RAW DATA —
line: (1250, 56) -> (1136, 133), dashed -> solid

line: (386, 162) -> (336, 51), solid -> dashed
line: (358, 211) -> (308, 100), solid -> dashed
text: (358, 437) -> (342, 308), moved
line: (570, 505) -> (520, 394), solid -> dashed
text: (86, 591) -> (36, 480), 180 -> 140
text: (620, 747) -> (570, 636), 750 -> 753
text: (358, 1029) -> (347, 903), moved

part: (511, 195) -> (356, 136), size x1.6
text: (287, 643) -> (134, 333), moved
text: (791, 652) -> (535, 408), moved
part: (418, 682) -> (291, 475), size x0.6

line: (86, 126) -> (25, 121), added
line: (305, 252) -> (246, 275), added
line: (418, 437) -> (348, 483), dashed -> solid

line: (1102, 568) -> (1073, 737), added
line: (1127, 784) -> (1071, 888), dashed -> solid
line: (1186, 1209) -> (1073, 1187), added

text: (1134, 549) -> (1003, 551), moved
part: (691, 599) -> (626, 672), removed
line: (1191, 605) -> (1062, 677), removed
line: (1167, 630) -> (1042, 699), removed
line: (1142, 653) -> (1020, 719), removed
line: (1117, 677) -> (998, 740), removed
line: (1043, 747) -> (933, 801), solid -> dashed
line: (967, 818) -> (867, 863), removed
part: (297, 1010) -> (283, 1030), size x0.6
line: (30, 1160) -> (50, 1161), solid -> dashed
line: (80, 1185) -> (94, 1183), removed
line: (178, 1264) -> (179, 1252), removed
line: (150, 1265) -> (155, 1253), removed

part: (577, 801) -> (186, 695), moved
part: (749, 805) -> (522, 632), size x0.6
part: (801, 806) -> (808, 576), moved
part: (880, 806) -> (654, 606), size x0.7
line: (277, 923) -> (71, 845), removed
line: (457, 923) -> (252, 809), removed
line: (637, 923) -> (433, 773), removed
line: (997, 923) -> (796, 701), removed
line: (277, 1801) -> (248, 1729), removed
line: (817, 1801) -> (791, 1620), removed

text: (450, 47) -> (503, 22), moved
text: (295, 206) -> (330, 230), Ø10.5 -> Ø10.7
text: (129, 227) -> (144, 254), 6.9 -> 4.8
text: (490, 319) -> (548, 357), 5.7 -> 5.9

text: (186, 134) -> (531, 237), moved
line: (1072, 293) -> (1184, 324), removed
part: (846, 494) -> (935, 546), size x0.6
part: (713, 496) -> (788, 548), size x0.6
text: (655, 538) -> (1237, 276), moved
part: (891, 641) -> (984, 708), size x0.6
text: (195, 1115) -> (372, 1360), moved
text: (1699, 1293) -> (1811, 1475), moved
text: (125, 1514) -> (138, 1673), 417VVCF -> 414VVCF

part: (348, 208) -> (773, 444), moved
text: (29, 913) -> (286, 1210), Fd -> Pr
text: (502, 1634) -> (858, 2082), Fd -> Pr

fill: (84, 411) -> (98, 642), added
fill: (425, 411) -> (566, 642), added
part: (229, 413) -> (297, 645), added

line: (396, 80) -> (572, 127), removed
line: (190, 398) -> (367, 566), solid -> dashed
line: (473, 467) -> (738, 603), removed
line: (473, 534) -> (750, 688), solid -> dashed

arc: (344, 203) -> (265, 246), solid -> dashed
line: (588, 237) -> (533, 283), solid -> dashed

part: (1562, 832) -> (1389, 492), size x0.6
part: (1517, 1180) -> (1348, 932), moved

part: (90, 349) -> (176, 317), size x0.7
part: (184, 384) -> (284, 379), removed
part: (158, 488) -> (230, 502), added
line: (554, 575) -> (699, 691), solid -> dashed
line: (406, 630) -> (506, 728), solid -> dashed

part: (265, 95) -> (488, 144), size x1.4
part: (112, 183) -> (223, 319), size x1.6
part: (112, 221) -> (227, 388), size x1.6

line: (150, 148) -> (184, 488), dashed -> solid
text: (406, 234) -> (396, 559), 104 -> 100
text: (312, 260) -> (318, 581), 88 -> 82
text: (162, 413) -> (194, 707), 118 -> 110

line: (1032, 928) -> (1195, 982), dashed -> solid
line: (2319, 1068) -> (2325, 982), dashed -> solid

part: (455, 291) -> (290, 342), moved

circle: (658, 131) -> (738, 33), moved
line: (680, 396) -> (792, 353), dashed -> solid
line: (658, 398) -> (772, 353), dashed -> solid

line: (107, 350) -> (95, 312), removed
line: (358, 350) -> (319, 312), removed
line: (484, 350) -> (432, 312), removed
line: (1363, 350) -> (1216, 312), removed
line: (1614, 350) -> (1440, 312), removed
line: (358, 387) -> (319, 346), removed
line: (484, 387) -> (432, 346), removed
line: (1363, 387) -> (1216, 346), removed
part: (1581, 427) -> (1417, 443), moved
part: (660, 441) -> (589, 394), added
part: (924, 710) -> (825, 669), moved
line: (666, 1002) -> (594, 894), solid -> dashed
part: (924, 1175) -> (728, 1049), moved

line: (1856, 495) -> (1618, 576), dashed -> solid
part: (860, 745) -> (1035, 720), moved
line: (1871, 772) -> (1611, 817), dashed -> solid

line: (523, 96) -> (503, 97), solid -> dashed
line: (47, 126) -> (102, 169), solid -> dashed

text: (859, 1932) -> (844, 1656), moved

DIRECTIVE — All of the entries need to be given again, word for word.

EXERCISE RESPONSE —
line: (1250, 56) -> (1136, 133), dashed -> solid

line: (386, 162) -> (336, 51), solid -> dashed
line: (358, 211) -> (308, 100), solid -> dashed
text: (358, 437) -> (342, 308), moved
line: (570, 505) -> (520, 394), solid -> dashed
text: (86, 591) -> (36, 480), 180 -> 140
text: (620, 747) -> (570, 636), 750 -> 753
text: (358, 1029) -> (347, 903), moved

part: (511, 195) -> (356, 136), size x1.6
text: (287, 643) -> (134, 333), moved
text: (791, 652) -> (535, 408), moved
part: (418, 682) -> (291, 475), size x0.6

line: (86, 126) -> (25, 121), added
line: (305, 252) -> (246, 275), added
line: (418, 437) -> (348, 483), dashed -> solid

line: (1102, 568) -> (1073, 737), added
line: (1127, 784) -> (1071, 888), dashed -> solid
line: (1186, 1209) -> (1073, 1187), added

text: (1134, 549) -> (1003, 551), moved
part: (691, 599) -> (626, 672), removed
line: (1191, 605) -> (1062, 677), removed
line: (1167, 630) -> (1042, 699), removed
line: (1142, 653) -> (1020, 719), removed
line: (1117, 677) -> (998, 740), removed
line: (1043, 747) -> (933, 801), solid -> dashed
line: (967, 818) -> (867, 863), removed
part: (297, 1010) -> (283, 1030), size x0.6
line: (30, 1160) -> (50, 1161), solid -> dashed
line: (80, 1185) -> (94, 1183), removed
line: (178, 1264) -> (179, 1252), removed
line: (150, 1265) -> (155, 1253), removed

part: (577, 801) -> (186, 695), moved
part: (749, 805) -> (522, 632), size x0.6
part: (801, 806) -> (808, 576), moved
part: (880, 806) -> (654, 606), size x0.7
line: (277, 923) -> (71, 845), removed
line: (457, 923) -> (252, 809), removed
line: (637, 923) -> (433, 773), removed
line: (997, 923) -> (796, 701), removed
line: (277, 1801) -> (248, 1729), removed
line: (817, 1801) -> (791, 1620), removed

text: (450, 47) -> (503, 22), moved
text: (295, 206) -> (330, 230), Ø10.5 -> Ø10.7
text: (129, 227) -> (144, 254), 6.9 -> 4.8
text: (490, 319) -> (548, 357), 5.7 -> 5.9

text: (186, 134) -> (531, 237), moved
line: (1072, 293) -> (1184, 324), removed
part: (846, 494) -> (935, 546), size x0.6
part: (713, 496) -> (788, 548), size x0.6
text: (655, 538) -> (1237, 276), moved
part: (891, 641) -> (984, 708), size x0.6
text: (195, 1115) -> (372, 1360), moved
text: (1699, 1293) -> (1811, 1475), moved
text: (125, 1514) -> (138, 1673), 417VVCF -> 414VVCF

part: (348, 208) -> (773, 444), moved
text: (29, 913) -> (286, 1210), Fd -> Pr
text: (502, 1634) -> (858, 2082), Fd -> Pr

fill: (84, 411) -> (98, 642), added
fill: (425, 411) -> (566, 642), added
part: (229, 413) -> (297, 645), added

line: (396, 80) -> (572, 127), removed
line: (190, 398) -> (367, 566), solid -> dashed
line: (473, 467) -> (738, 603), removed
line: (473, 534) -> (750, 688), solid -> dashed

arc: (344, 203) -> (265, 246), solid -> dashed
line: (588, 237) -> (533, 283), solid -> dashed

part: (1562, 832) -> (1389, 492), size x0.6
part: (1517, 1180) -> (1348, 932), moved

part: (90, 349) -> (176, 317), size x0.7
part: (184, 384) -> (284, 379), removed
part: (158, 488) -> (230, 502), added
line: (554, 575) -> (699, 691), solid -> dashed
line: (406, 630) -> (506, 728), solid -> dashed

part: (265, 95) -> (488, 144), size x1.4
part: (112, 183) -> (223, 319), size x1.6
part: (112, 221) -> (227, 388), size x1.6

line: (150, 148) -> (184, 488), dashed -> solid
text: (406, 234) -> (396, 559), 104 -> 100
text: (312, 260) -> (318, 581), 88 -> 82
text: (162, 413) -> (194, 707), 118 -> 110

line: (1032, 928) -> (1195, 982), dashed -> solid
line: (2319, 1068) -> (2325, 982), dashed -> solid

part: (455, 291) -> (290, 342), moved

circle: (658, 131) -> (738, 33), moved
line: (680, 396) -> (792, 353), dashed -> solid
line: (658, 398) -> (772, 353), dashed -> solid

line: (107, 350) -> (95, 312), removed
line: (358, 350) -> (319, 312), removed
line: (484, 350) -> (432, 312), removed
line: (1363, 350) -> (1216, 312), removed
line: (1614, 350) -> (1440, 312), removed
line: (358, 387) -> (319, 346), removed
line: (484, 387) -> (432, 346), removed
line: (1363, 387) -> (1216, 346), removed
part: (1581, 427) -> (1417, 443), moved
part: (660, 441) -> (589, 394), added
part: (924, 710) -> (825, 669), moved
line: (666, 1002) -> (594, 894), solid -> dashed
part: (924, 1175) -> (728, 1049), moved

line: (1856, 495) -> (1618, 576), dashed -> solid
part: (860, 745) -> (1035, 720), moved
line: (1871, 772) -> (1611, 817), dashed -> solid

line: (523, 96) -> (503, 97), solid -> dashed
line: (47, 126) -> (102, 169), solid -> dashed

text: (859, 1932) -> (844, 1656), moved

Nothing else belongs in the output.